Indonesia tengah berancang-ancang memasuki era kendaraan listrik. Sejumlah produsen otomotif kelas dunia pun sudah menyatakan komitmennya berinvestasi di negeri ini. Sebut saja Toyota. Melalui Asia Region CEO Toyota Motor Corporation Yoichi Miyazaki menyatakan bahwa produsen asal Jepang itu segera memproduksi mobil listrik di Indonesia.
Dalam sebuah pertemuan secara virtual yang juga diikuti oleh Menko Bidang Perekonomian Airlangga Hartarto, Yoichi menyebut bahwa perusahaan itu siap menggelontorkan dana investasi hingga USD2 miliar atau setara dengan Rp28,29 triliun untuk rencana tersebut. "Setidaknya dalam lima tahun ke depan, Toyota sudah menyiapkan sepuluh jenis kendaraan listrik bagi konsumen Indonesia. Teknologi kendaraan Toyota juga sudah siap untuk mendukung penerapan B30 di Indonesia," ujar Yoichi, Kamis (10/12/2020).

= = = =

*Kumpulan Latihan:*
a - Jawab pertanyaan berikut berdasarkan teks tentang mobil listrik Toyota.
(i) Apa jabatan Yoichi Miyazaki?
(ii) Berapa dana investasi yang siap digelontorkan Toyota dalam dolar AS?
(iii) Berapa jenis kendaraan listrik yang disiapkan Toyota untuk konsumen Indonesia dalam lima tahun ke depan?
b - Tolong salin persis bagian dari teks tentang mobil listrik Toyota, mulai dari kata-kata yang memuat "Indonesia tengah berancang-ancang", dan berhenti setelah "listrik di Indonesia.".

= = = =

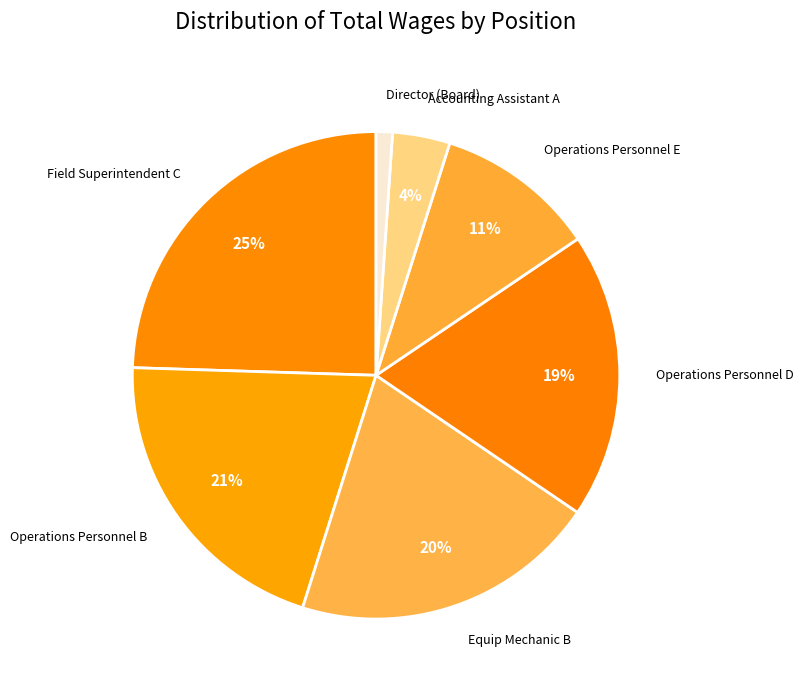

True or false: Operations Personnel B accounts for 21% of the total.

True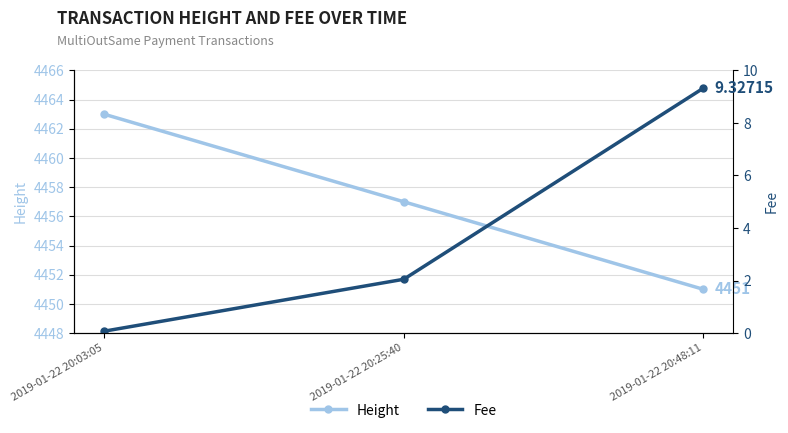

List the labels in order of Fee value, smallest first.

2019-01-22 20:03:05, 2019-01-22 20:25:40, 2019-01-22 20:48:11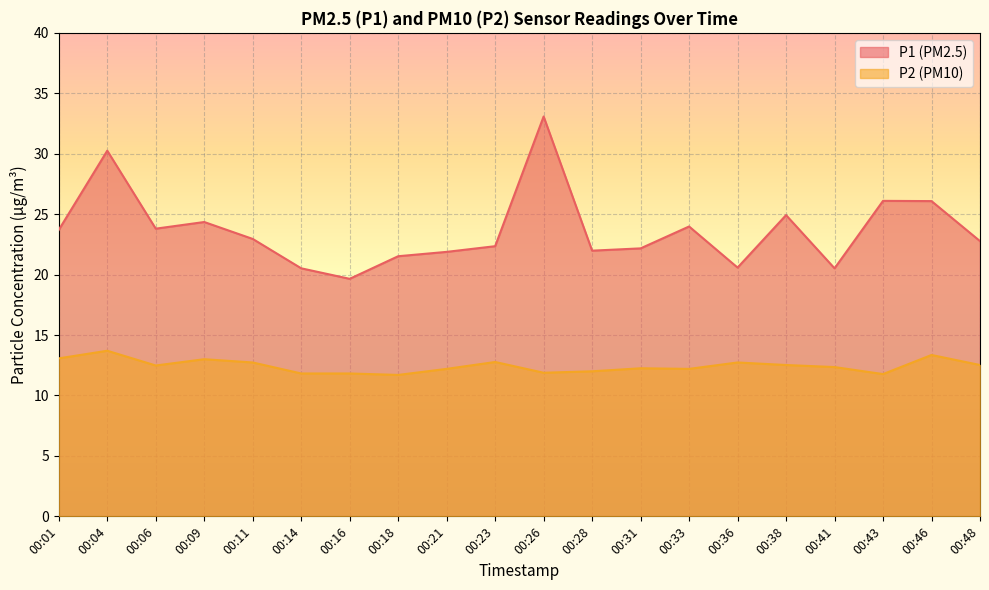

How many interior local valleys does the P1 series have?

5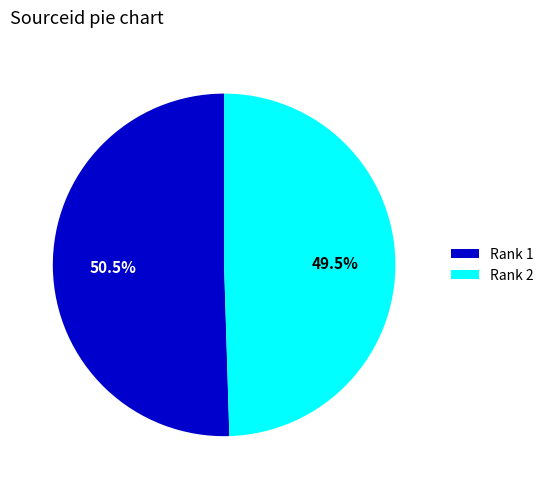

What percentage is NOT represented by Rank 1?

49.5%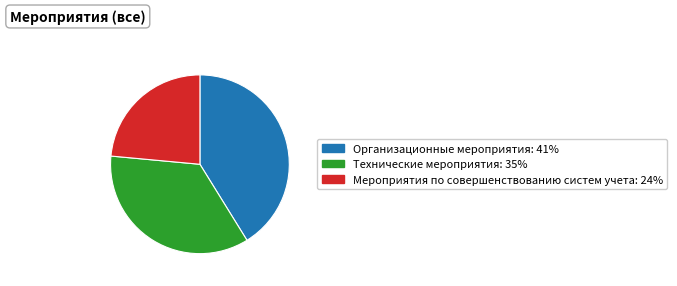

Does any single category account for the majority?

No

= = = =

*Jawaban Latihan:*
a -
(i) Asia Region CEO Toyota Motor Corporation
(ii) Hingga USD2 miliar
(iii) Sepuluh jenis

b -
Indonesia tengah berancang-ancang memasuki era kendaraan listrik. Sejumlah produsen otomotif kelas dunia pun sudah menyatakan komitmennya berinvestasi di negeri ini. Sebut saja Toyota. Melalui Asia Region CEO Toyota Motor Corporation Yoichi Miyazaki menyatakan bahwa produsen asal Jepang itu segera memproduksi mobil listrik di Indonesia.